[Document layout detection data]
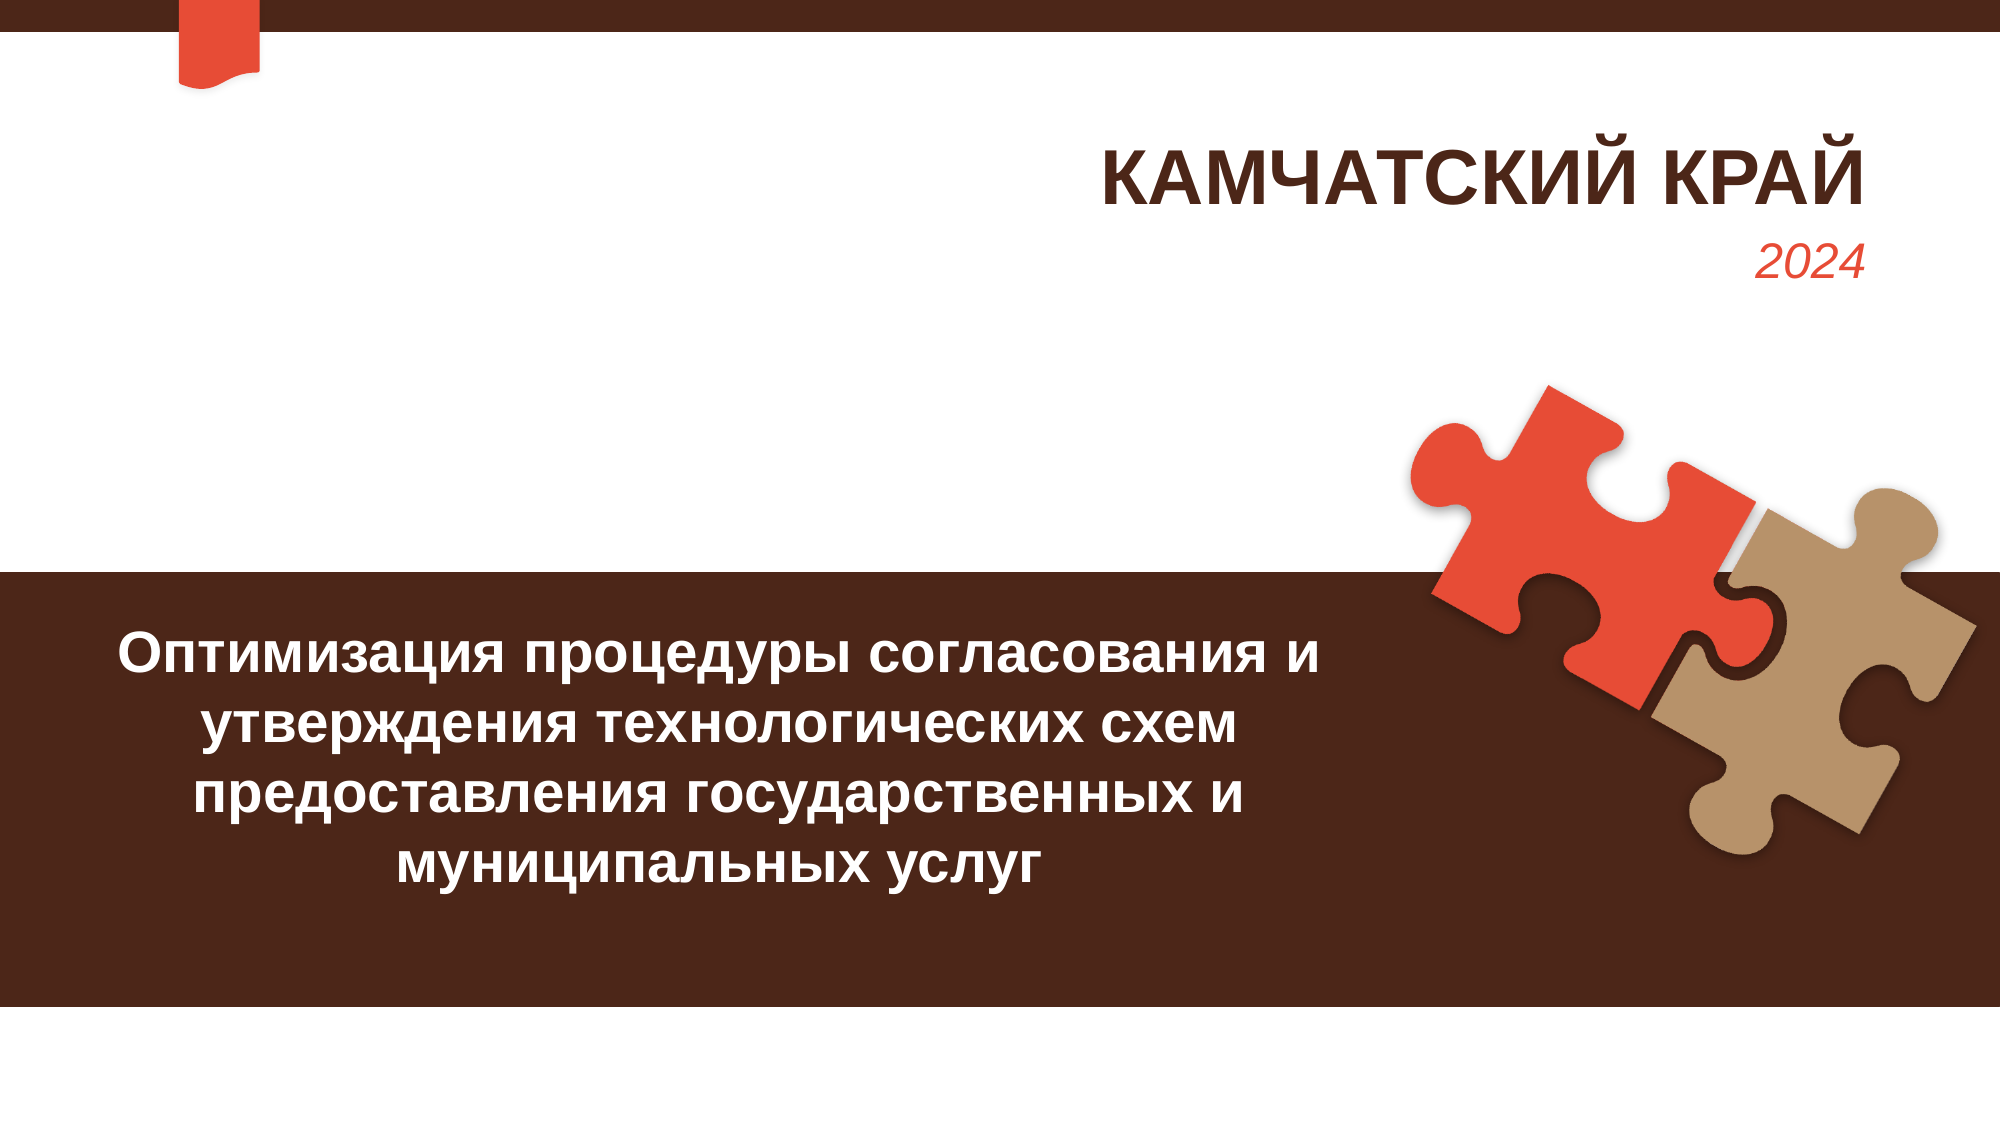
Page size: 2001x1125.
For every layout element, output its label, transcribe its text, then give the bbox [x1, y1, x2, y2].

text_box Оптимизация процедуры согласования и утверждения технологических схем предоставления государственных и муниципальных услуг [23, 606, 1416, 902]
picture [1320, 274, 2000, 906]
text_box [0, 574, 1999, 1006]
text_box [0, 0, 180, 30]
text_box 2024 [855, 221, 1882, 297]
text_box КАМЧАТСКИЙ КРАЙ [589, 119, 1882, 228]
text_box [258, 0, 2000, 30]
text_box [180, 0, 258, 87]
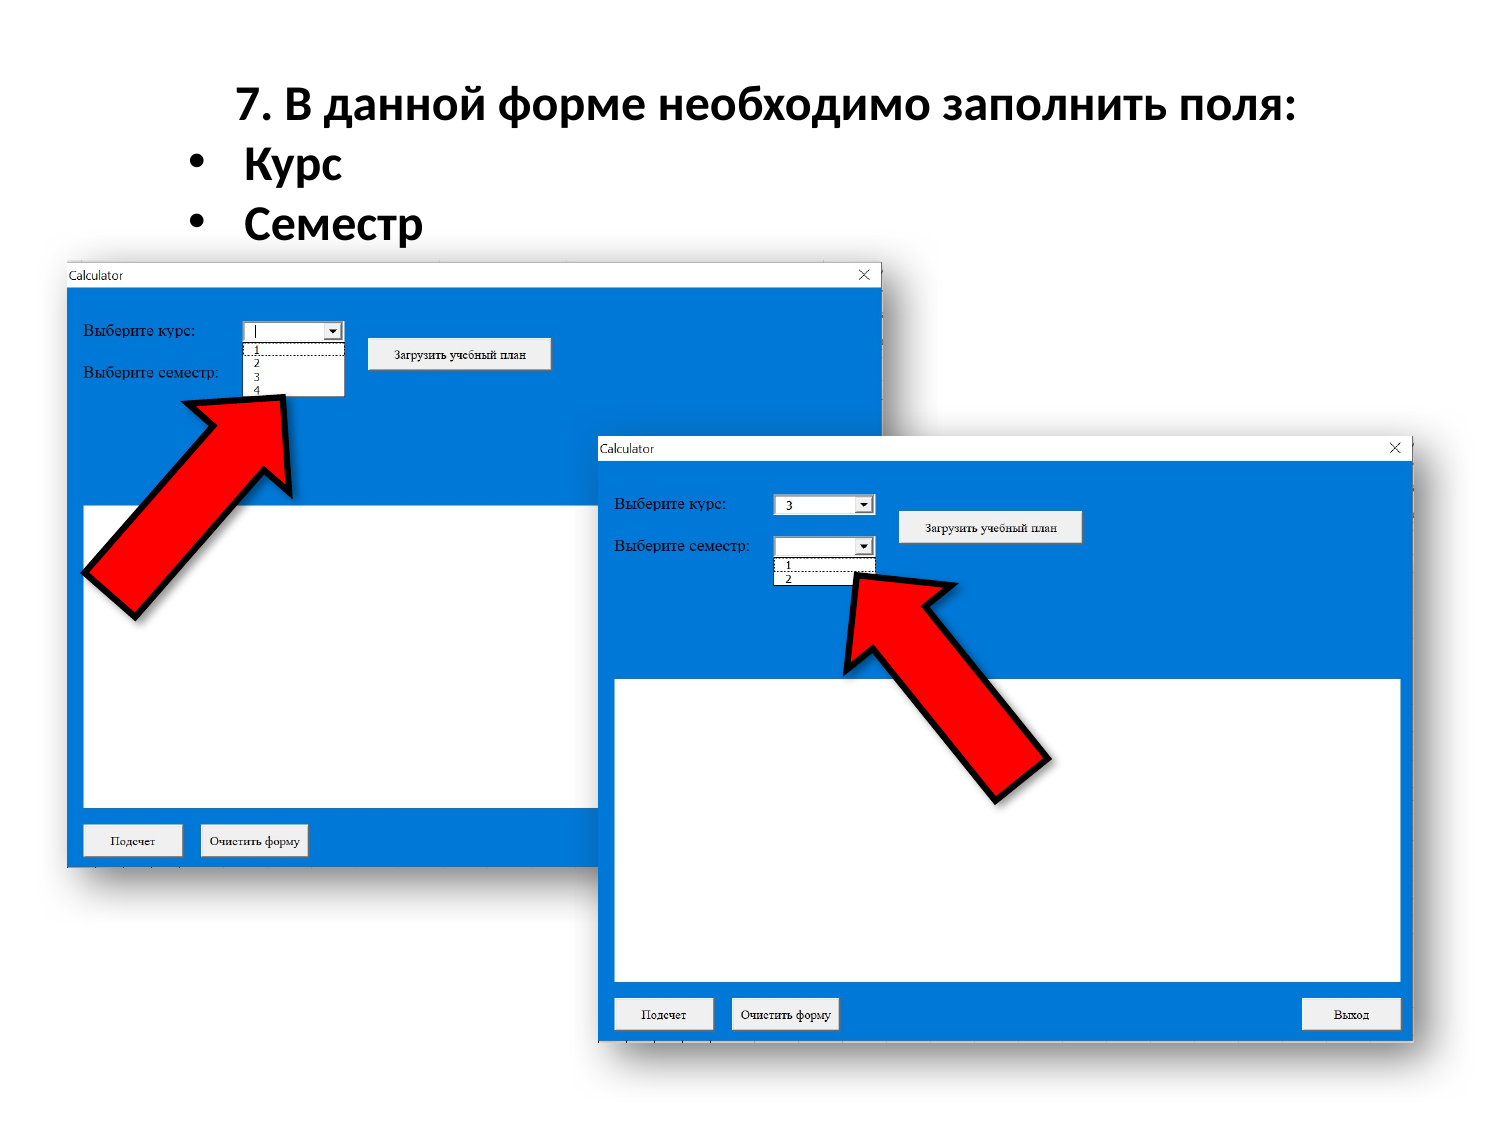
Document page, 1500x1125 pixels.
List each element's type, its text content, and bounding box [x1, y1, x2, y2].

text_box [67, 260, 883, 868]
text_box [598, 436, 1414, 1043]
text_box 7. В данной форме необходимо заполнить поля: Курс Семестр [173, 63, 1360, 258]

TASK OBJECTIVE: Could you set down every entry again exactly as written, leaving out any pictures?

EXPECTED ANSWER:
Page size: 2001x1125.
For every layout element, output its label, transcribe its text, then give the bbox [x1, y1, x2, y2].

text_box Оптимизация процедуры согласования и утверждения технологических схем предоставления государственных и муниципальных услуг [23, 606, 1416, 902]
picture [1320, 274, 2000, 906]
text_box [0, 574, 1999, 1006]
text_box [0, 0, 180, 30]
text_box 2024 [855, 221, 1882, 297]
text_box КАМЧАТСКИЙ КРАЙ [589, 119, 1882, 228]
text_box [258, 0, 2000, 30]
text_box [180, 0, 258, 87]
Document page, 1500x1125 pixels.
List each element's type, its text content, and bounding box [x1, y1, x2, y2].

text_box [67, 260, 883, 868]
text_box [598, 436, 1414, 1043]
text_box 7. В данной форме необходимо заполнить поля: Курс Семестр [173, 63, 1360, 258]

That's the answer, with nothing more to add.